What you have to do:
Which of the lines in the data below contain the string "integer"? Copy each of them.

----- Data supplied -----

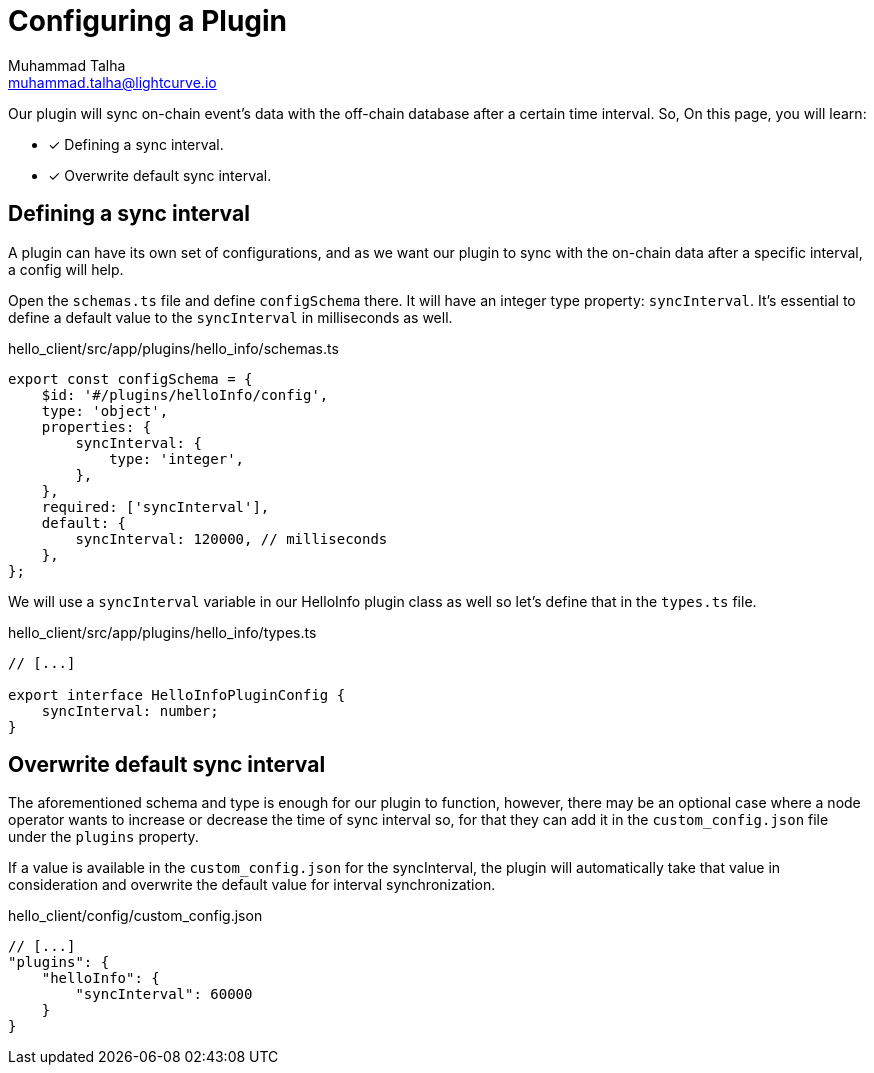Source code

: = Configuring a Plugin
Muhammad Talha <muhammad.talha@lightcurve.io>

Our plugin will sync on-chain event's data with the off-chain database after a certain time interval. So, On this page, you will learn:

====
* [x] Defining a sync interval.
* [x] Overwrite default sync interval.
====


== Defining a sync interval
A plugin can have its own set of configurations, and as we want our plugin to sync with the on-chain data after a specific interval, a config will help.

Open the `schemas.ts` file and define `configSchema` there. It will have an integer type property: `syncInterval`. It's essential to define a default value to the `syncInterval` in milliseconds as well.

.hello_client/src/app/plugins/hello_info/schemas.ts
[source,typescript]
----
export const configSchema = {
    $id: '#/plugins/helloInfo/config',
    type: 'object',
    properties: {
        syncInterval: {
            type: 'integer',
        },
    },
    required: ['syncInterval'],
    default: {
        syncInterval: 120000, // milliseconds
    },
};
----

We will use a `syncInterval` variable in our HelloInfo plugin class as well so let's define that in the `types.ts` file.

.hello_client/src/app/plugins/hello_info/types.ts
[source,typescript]
----
// [...]

export interface HelloInfoPluginConfig {
    syncInterval: number;
}
----

== Overwrite default sync interval

The aforementioned schema and type is enough for our plugin to function, however, there may be an optional case where a node operator wants to increase or decrease the time of sync interval so, for that they can add it in the `custom_config.json` file under the `plugins` property.

If a value is available in the `custom_config.json` for the syncInterval, the plugin will automatically take that value in consideration and overwrite the default value for interval synchronization.

.hello_client/config/custom_config.json
[source,json]
----
// [...]
"plugins": {
    "helloInfo": {
        "syncInterval": 60000 
    }
}
----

-----

Answer to this problem:
Open the `schemas.ts` file and define `configSchema` there. It will have an integer type property: `syncInterval`. It's essential to define a default value to the `syncInterval` in milliseconds as well.
            type: 'integer',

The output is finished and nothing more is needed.